__Exercise objective__
Leave every picture out, and write out the remaining entries exactly.

Items from a dataset:

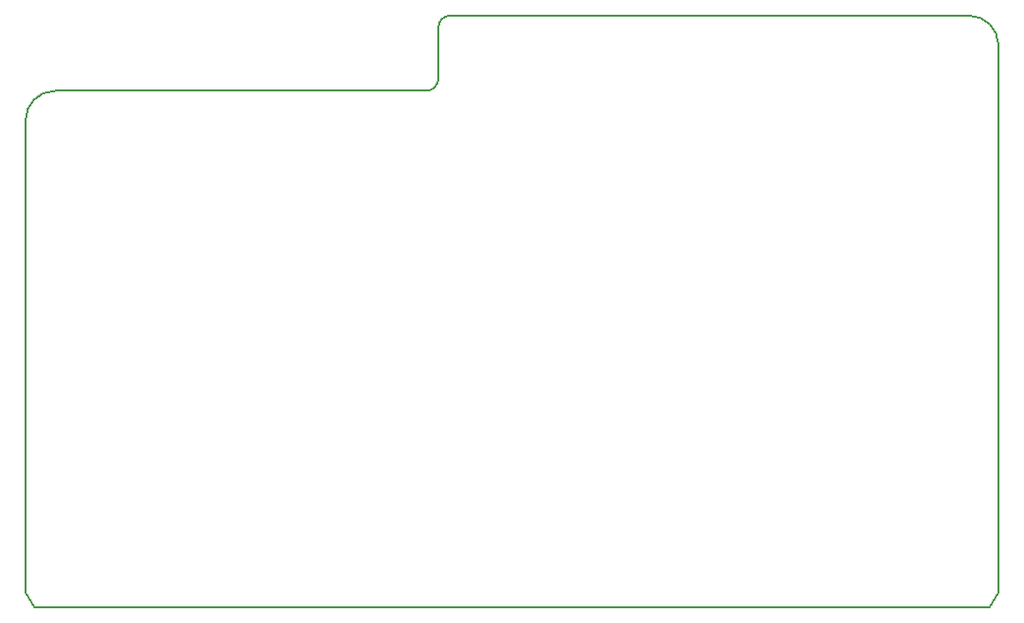
<source format=gbr>
G04 #@! TF.GenerationSoftware,KiCad,Pcbnew,5.1.10*
G04 #@! TF.CreationDate,2021-10-31T11:36:16+01:00*
G04 #@! TF.ProjectId,mega-wifi,6d656761-2d77-4696-9669-2e6b69636164,A1*
G04 #@! TF.SameCoordinates,Original*
G04 #@! TF.FileFunction,Profile,NP*
%FSLAX46Y46*%
G04 Gerber Fmt 4.6, Leading zero omitted, Abs format (unit mm)*
G04 Created by KiCad (PCBNEW 5.1.10) date 2021-10-31 11:36:16*
%MOMM*%
%LPD*%
G01*
G04 APERTURE LIST*
G04 #@! TA.AperFunction,Profile*
%ADD10C,0.200000*%
G04 #@! TD*
G04 APERTURE END LIST*
D10*
X140741400Y-80010000D02*
G75*
G03*
X139700000Y-81051400I0J-1041400D01*
G01*
X138658600Y-86487000D02*
G75*
G03*
X139700000Y-85445600I0J1041400D01*
G01*
X106680000Y-86487000D02*
G75*
G03*
X104140000Y-89027000I0J-2540000D01*
G01*
X139700000Y-85445600D02*
X139700000Y-81051400D01*
X106680000Y-86487000D02*
X138658600Y-86487000D01*
X187960000Y-82550000D02*
G75*
G03*
X185420000Y-80010000I-2540000J0D01*
G01*
X187960000Y-129692400D02*
X187198000Y-130962400D01*
X104902000Y-130962400D02*
X104140000Y-129692400D01*
X104140000Y-89027000D02*
X104140000Y-129692400D01*
X185420000Y-80010000D02*
X140741400Y-80010000D01*
X187960000Y-129692400D02*
X187960000Y-82550000D01*
X104902000Y-130962400D02*
X187198000Y-130962400D01*
M02*

</source>
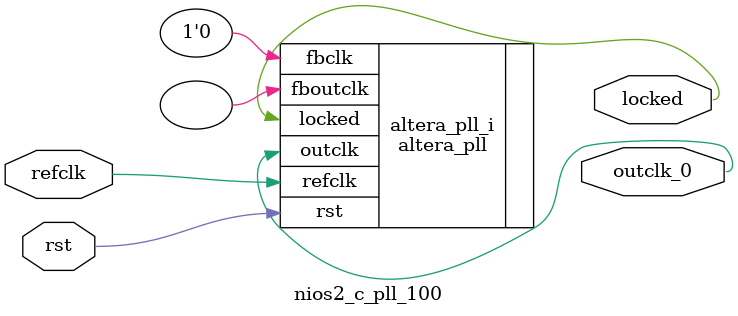
<source format=v>
`timescale 1ns/10ps
module  nios2_c_pll_100(

	// interface 'refclk'
	input wire refclk,

	// interface 'reset'
	input wire rst,

	// interface 'outclk0'
	output wire outclk_0,

	// interface 'locked'
	output wire locked
);

	altera_pll #(
		.fractional_vco_multiplier("false"),
		.reference_clock_frequency("50.0 MHz"),
		.operation_mode("normal"),
		.number_of_clocks(1),
		.output_clock_frequency0("100.000000 MHz"),
		.phase_shift0("0 ps"),
		.duty_cycle0(50),
		.output_clock_frequency1("0 MHz"),
		.phase_shift1("0 ps"),
		.duty_cycle1(50),
		.output_clock_frequency2("0 MHz"),
		.phase_shift2("0 ps"),
		.duty_cycle2(50),
		.output_clock_frequency3("0 MHz"),
		.phase_shift3("0 ps"),
		.duty_cycle3(50),
		.output_clock_frequency4("0 MHz"),
		.phase_shift4("0 ps"),
		.duty_cycle4(50),
		.output_clock_frequency5("0 MHz"),
		.phase_shift5("0 ps"),
		.duty_cycle5(50),
		.output_clock_frequency6("0 MHz"),
		.phase_shift6("0 ps"),
		.duty_cycle6(50),
		.output_clock_frequency7("0 MHz"),
		.phase_shift7("0 ps"),
		.duty_cycle7(50),
		.output_clock_frequency8("0 MHz"),
		.phase_shift8("0 ps"),
		.duty_cycle8(50),
		.output_clock_frequency9("0 MHz"),
		.phase_shift9("0 ps"),
		.duty_cycle9(50),
		.output_clock_frequency10("0 MHz"),
		.phase_shift10("0 ps"),
		.duty_cycle10(50),
		.output_clock_frequency11("0 MHz"),
		.phase_shift11("0 ps"),
		.duty_cycle11(50),
		.output_clock_frequency12("0 MHz"),
		.phase_shift12("0 ps"),
		.duty_cycle12(50),
		.output_clock_frequency13("0 MHz"),
		.phase_shift13("0 ps"),
		.duty_cycle13(50),
		.output_clock_frequency14("0 MHz"),
		.phase_shift14("0 ps"),
		.duty_cycle14(50),
		.output_clock_frequency15("0 MHz"),
		.phase_shift15("0 ps"),
		.duty_cycle15(50),
		.output_clock_frequency16("0 MHz"),
		.phase_shift16("0 ps"),
		.duty_cycle16(50),
		.output_clock_frequency17("0 MHz"),
		.phase_shift17("0 ps"),
		.duty_cycle17(50),
		.pll_type("General"),
		.pll_subtype("General")
	) altera_pll_i (
		.rst	(rst),
		.outclk	({outclk_0}),
		.locked	(locked),
		.fboutclk	( ),
		.fbclk	(1'b0),
		.refclk	(refclk)
	);
endmodule


</source>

__Final answer__
<source format=gbr>
G04 #@! TF.GenerationSoftware,KiCad,Pcbnew,5.1.10*
G04 #@! TF.CreationDate,2021-10-31T11:36:16+01:00*
G04 #@! TF.ProjectId,mega-wifi,6d656761-2d77-4696-9669-2e6b69636164,A1*
G04 #@! TF.SameCoordinates,Original*
G04 #@! TF.FileFunction,Profile,NP*
%FSLAX46Y46*%
G04 Gerber Fmt 4.6, Leading zero omitted, Abs format (unit mm)*
G04 Created by KiCad (PCBNEW 5.1.10) date 2021-10-31 11:36:16*
%MOMM*%
%LPD*%
G01*
G04 APERTURE LIST*
G04 #@! TA.AperFunction,Profile*
%ADD10C,0.200000*%
G04 #@! TD*
G04 APERTURE END LIST*
D10*
X140741400Y-80010000D02*
G75*
G03*
X139700000Y-81051400I0J-1041400D01*
G01*
X138658600Y-86487000D02*
G75*
G03*
X139700000Y-85445600I0J1041400D01*
G01*
X106680000Y-86487000D02*
G75*
G03*
X104140000Y-89027000I0J-2540000D01*
G01*
X139700000Y-85445600D02*
X139700000Y-81051400D01*
X106680000Y-86487000D02*
X138658600Y-86487000D01*
X187960000Y-82550000D02*
G75*
G03*
X185420000Y-80010000I-2540000J0D01*
G01*
X187960000Y-129692400D02*
X187198000Y-130962400D01*
X104902000Y-130962400D02*
X104140000Y-129692400D01*
X104140000Y-89027000D02*
X104140000Y-129692400D01*
X185420000Y-80010000D02*
X140741400Y-80010000D01*
X187960000Y-129692400D02*
X187960000Y-82550000D01*
X104902000Y-130962400D02*
X187198000Y-130962400D01*
M02*

</source>
<source format=v>
`timescale 1ns/10ps
module  nios2_c_pll_100(

	// interface 'refclk'
	input wire refclk,

	// interface 'reset'
	input wire rst,

	// interface 'outclk0'
	output wire outclk_0,

	// interface 'locked'
	output wire locked
);

	altera_pll #(
		.fractional_vco_multiplier("false"),
		.reference_clock_frequency("50.0 MHz"),
		.operation_mode("normal"),
		.number_of_clocks(1),
		.output_clock_frequency0("100.000000 MHz"),
		.phase_shift0("0 ps"),
		.duty_cycle0(50),
		.output_clock_frequency1("0 MHz"),
		.phase_shift1("0 ps"),
		.duty_cycle1(50),
		.output_clock_frequency2("0 MHz"),
		.phase_shift2("0 ps"),
		.duty_cycle2(50),
		.output_clock_frequency3("0 MHz"),
		.phase_shift3("0 ps"),
		.duty_cycle3(50),
		.output_clock_frequency4("0 MHz"),
		.phase_shift4("0 ps"),
		.duty_cycle4(50),
		.output_clock_frequency5("0 MHz"),
		.phase_shift5("0 ps"),
		.duty_cycle5(50),
		.output_clock_frequency6("0 MHz"),
		.phase_shift6("0 ps"),
		.duty_cycle6(50),
		.output_clock_frequency7("0 MHz"),
		.phase_shift7("0 ps"),
		.duty_cycle7(50),
		.output_clock_frequency8("0 MHz"),
		.phase_shift8("0 ps"),
		.duty_cycle8(50),
		.output_clock_frequency9("0 MHz"),
		.phase_shift9("0 ps"),
		.duty_cycle9(50),
		.output_clock_frequency10("0 MHz"),
		.phase_shift10("0 ps"),
		.duty_cycle10(50),
		.output_clock_frequency11("0 MHz"),
		.phase_shift11("0 ps"),
		.duty_cycle11(50),
		.output_clock_frequency12("0 MHz"),
		.phase_shift12("0 ps"),
		.duty_cycle12(50),
		.output_clock_frequency13("0 MHz"),
		.phase_shift13("0 ps"),
		.duty_cycle13(50),
		.output_clock_frequency14("0 MHz"),
		.phase_shift14("0 ps"),
		.duty_cycle14(50),
		.output_clock_frequency15("0 MHz"),
		.phase_shift15("0 ps"),
		.duty_cycle15(50),
		.output_clock_frequency16("0 MHz"),
		.phase_shift16("0 ps"),
		.duty_cycle16(50),
		.output_clock_frequency17("0 MHz"),
		.phase_shift17("0 ps"),
		.duty_cycle17(50),
		.pll_type("General"),
		.pll_subtype("General")
	) altera_pll_i (
		.rst	(rst),
		.outclk	({outclk_0}),
		.locked	(locked),
		.fboutclk	( ),
		.fbclk	(1'b0),
		.refclk	(refclk)
	);
endmodule


</source>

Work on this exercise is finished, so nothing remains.